In the late 19th century European-Americans began to develop the area. In 1880, the Chili Line (Santa Fe Branch) of the narrow-gauge Denver and Rio Grande Western Railroad began stopping at Taos Junction, and the hot springs became a tourist attraction that was accessible by stagecoach. Shortly thereafter, in the 1890s, two local Taos merchants, Albert Miller and Gerson Gusdorf, built a toll bridge to the springs and charged tourists as well as locals to cross the bridge.

In 1906, British-born traveler Arthur Rochford Manby coerced a claim to the 60,000+ acre Antonio Martínez land grant on which the springs were located. In his biography of Manby, Frank Waters has written that Manby "lied, schemed and stole" to secure the land. Manby was involved in numerous disputes with the locals, and by the early 1900s he went to live out near the springs. In 1922, Manby envisioned a resort, which he planned to name Lost Springs of the Aztec, that would include a luxury hotel with the springs as the centerpiece. All that was built was a rock-walled bathhouse and several cabins. The bathhouse entrance was built one story above the spring which was accessed via a staircase.
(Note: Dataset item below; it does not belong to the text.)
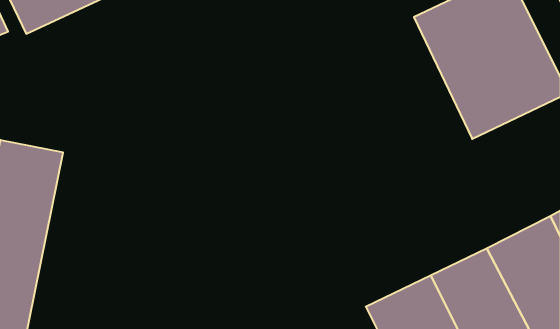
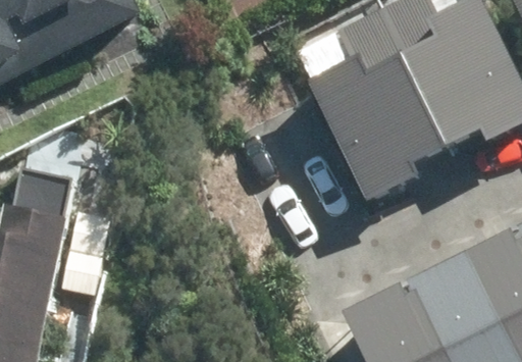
building: none -> [309,48,440,196]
In 1927 the area flooded and several cabins were destroyed, as well as the bridge over the river. Manby died in 1929 without realizing his full plan for developing a resort. He died a gruesome death, having been found decaptiated in his home in Taos. A local folklore legend is that his ghost roams the hot springs area. Other local legends state that he returned to Europe, and that it was not his body that was found, but rather it was "part of a ruse to avoid his creditors."

==Description==
Manby Hot Springs are a group of several geothermal springs that bubble into several primitive rock-lined soaking pools with sandy bottoms. The ruins of a former bathhouse and cabins still exist on site, as do the ruins of the old stagecoach stop. The main soaking pool is located at the edge of the river. The temperature of this pool is 98 °F, and is several feet deep. A smaller, but warmer soaking pool is located at the foot of the former stagecoach station. Additional soaking pools are located along the river, but sometimes flood out during rainstorms.

==Location==
The springs are within the Rio Grande del Norte National Monument located on Bureau of Land Management land in the BLM Rio Grande Wild and Scenic River Recreation Area. There is a private riverside trail, Tune Drive, to the springs. The BLM states that the parking area is also located on private land, which is under a 1980s conservation easement. All routes to the springs are partially on private roads. In 2021, the Taos News reported that the president of the Stagecoach Neighborhood Association stated that "The only legal access is floating the river or walking a fisherman's trail along the river."

The springs are located at 36°30’48”N 105°43’32”W on the east bank of the Rio Grande gorge, approximately 12 miles from Taos.

==Water profile==
The mineral water emerges from the ground at 100 F.